Things just seem to happen to Annie. They included not giving up on her husband when he was reported missing in action during World War II after his B-29 was shot down after a bombing run over Japan during World War II. He was rescued after several hours in a storm-tossed sea off the Mariannas by a sailor who once lived around the corner from him in Jersey City.

She didn't despair when one of her sons was shot up badly as a Special Forces U.S. Army Green Beret during a helicopter rescue attempt in Vietnam. Annie prayed all the while and knewing he would come through.

Annie remained calm as she gave her husband mouth-to-mouth resuscitation and CPR to no avail when he died of a stroke during a bridge game with friends. “I called 911, but they couldn’t save him either; one minute he was laughing, the next minute he was gone,” Annie recalls.

Budd was born in the aptly-named Annie’s Land, a suburb of Glasgow, Scotland, almost 92 years ago. Her father Andrew worked on the railroad and was such an outstanding soccer player he was recruited to play for an American team in Pennsylvania. His granddaughters Liz and Maddy Chabot would become stand-outs on the outstanding Rye High soccer teams and seem destined for college greatness.

Andrew worked on the railroad as part of his off-field soccer duties and saved enough money to send for his wife Elizabeth and their young daughter Annie, then 3, in September 1923.

That meant a ten-day ocean crossing on the Tuscania. Annie’s mom became so seasick she was mostly confined to her cabin. Little Annie became the unofficial ship’s mascot, dined alone as the only child on the ship, fed one of the dogs on the ship with leftover meal scraps and mostly fended for herself without complaint.

The family eventually settled in Jersey City where Annie got an early lesson in doing the right thing, no matter the cost. When one of her father’s colleagues was scalded during a train accident, the man’s wife asked Andrew Budd to testify on her family’s behalf. Her father had been told he would lose his job if he stood up in court, but he did. And lost his job.

“He always did the right thing,” Annie recalled. “Money was tight.

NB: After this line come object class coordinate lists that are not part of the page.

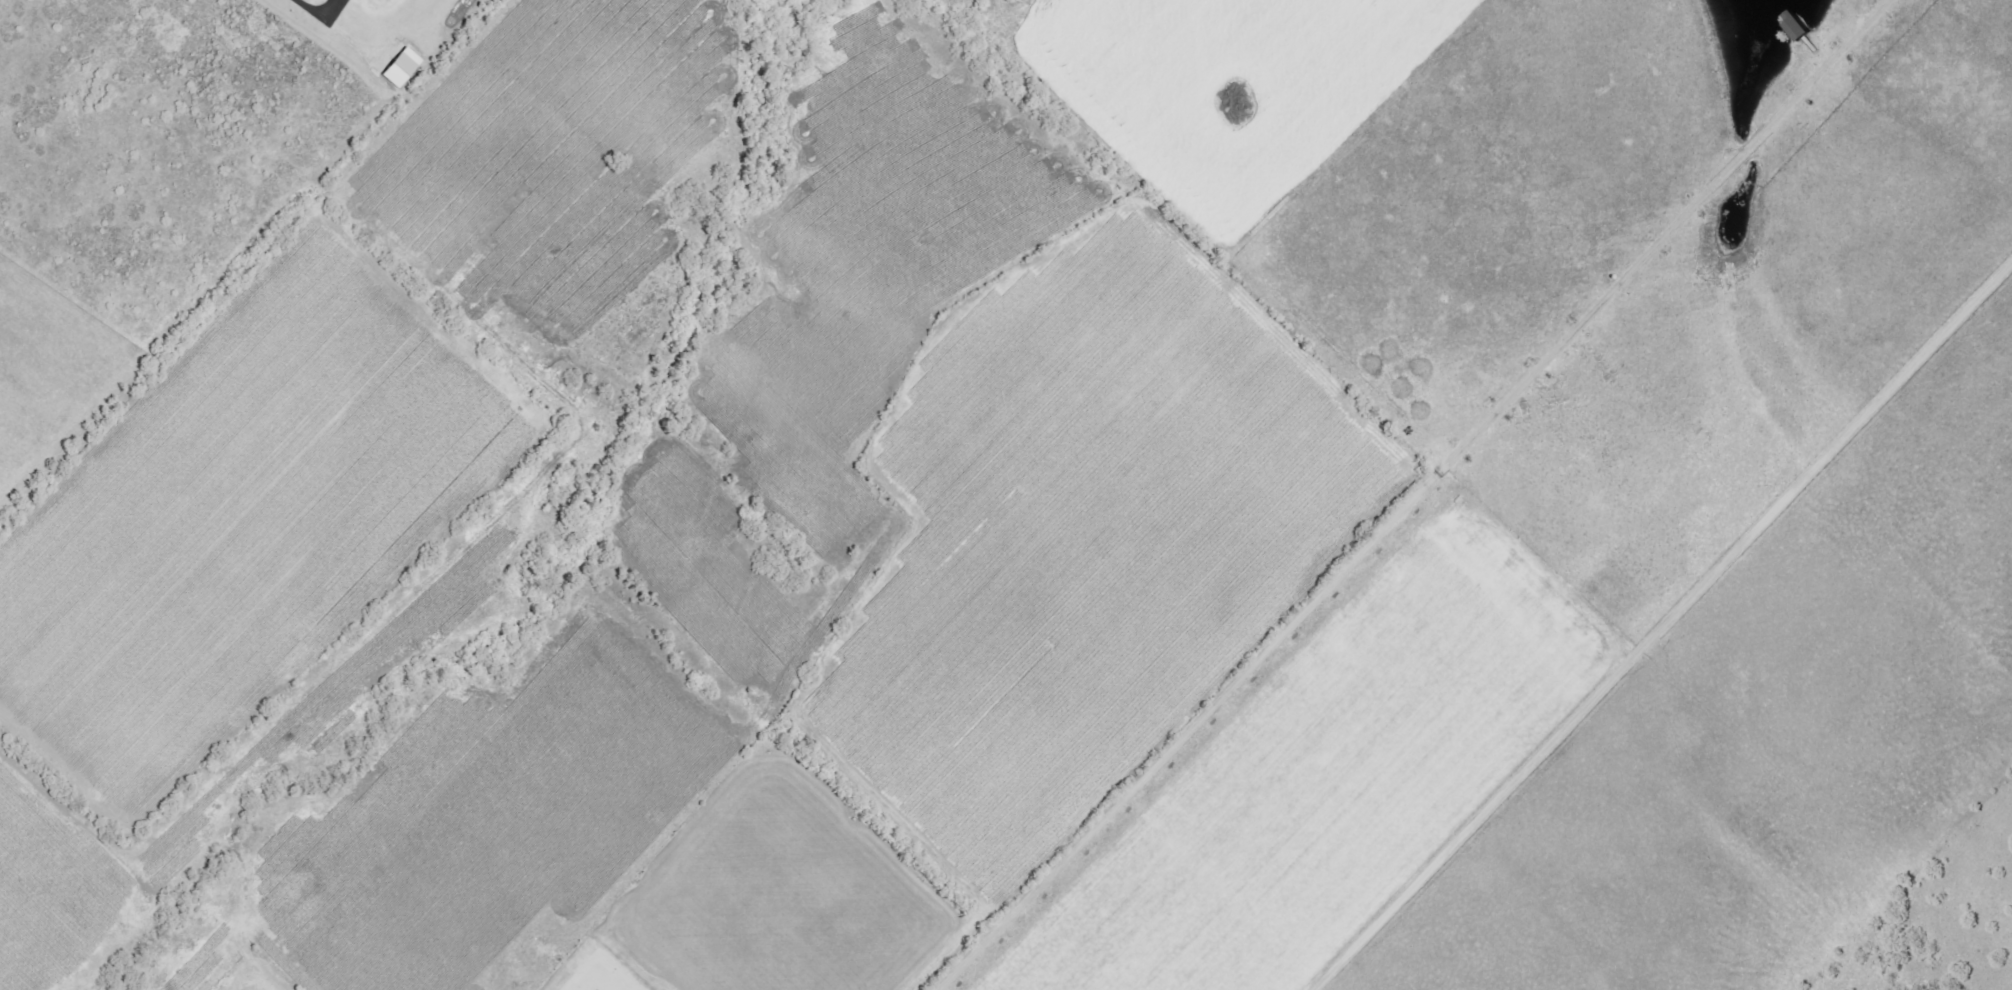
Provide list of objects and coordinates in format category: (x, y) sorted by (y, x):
road: (315, 13)
building: (1795, 25)
building: (400, 67)
road: (1429, 495)
road: (1668, 632)

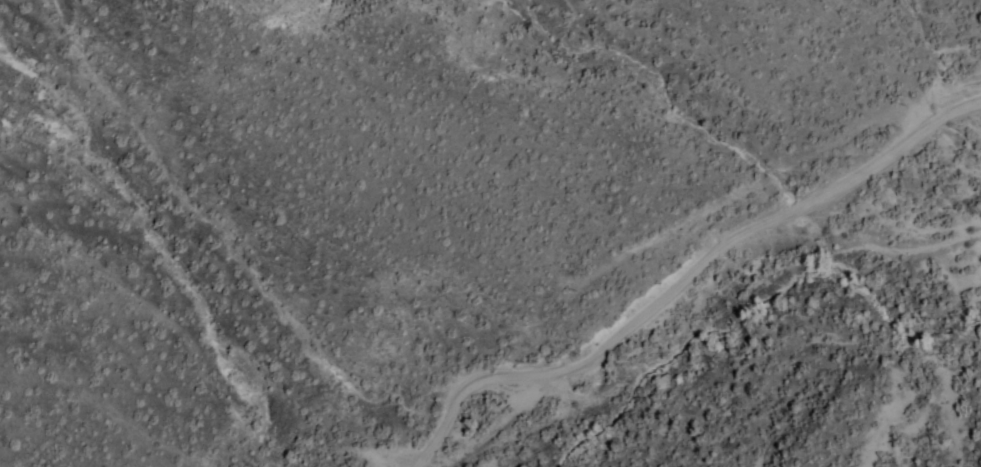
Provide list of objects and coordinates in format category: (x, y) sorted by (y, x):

But things have a way of working out  for the best. And they did.”

Annie also remembers one of her neighbors asked her to go to a New Year’s Eve party when she was 15, when she showed up was told she to babysit instead. Annie asked the neighbor to let her attend the party anyway; and after one of the boys walked her home. 

A week later, that boy showed up at Annie’s apartment and asked her father if he could take Annie to the rodeo in New York City. Her father agreed if it was OK with Annie. That was Annie’s first trip to the rodeo and her first date with George Budd, the man who would become her husband.

They had four children, George, Robert and David– all college graduates and now retired executives– and Laurie, now married to Rye’s Dr. John Chabot, a prominent cancer surgeon. Annie worked as a secretary-assistant to the Jersey City Superintendent of Schools, George for Westinghouse before he retired.

After her husband’s death, Annie came to Rye to help daughter Laurie raise her family. During one of her visits five years ago, Annie fell and injured her leg and hips. She decided to apply for an affordable assisted-living apartment at Rye Manor so she could always be near at least one of her adult children and grandchildren.

“It all seems kind of pre-destined, more or less,” Annie says. “What you do with what happens to you depends on how you look at it. I see my life as grace-filled with God having been good to me which is why I dedicate my life to service to others.”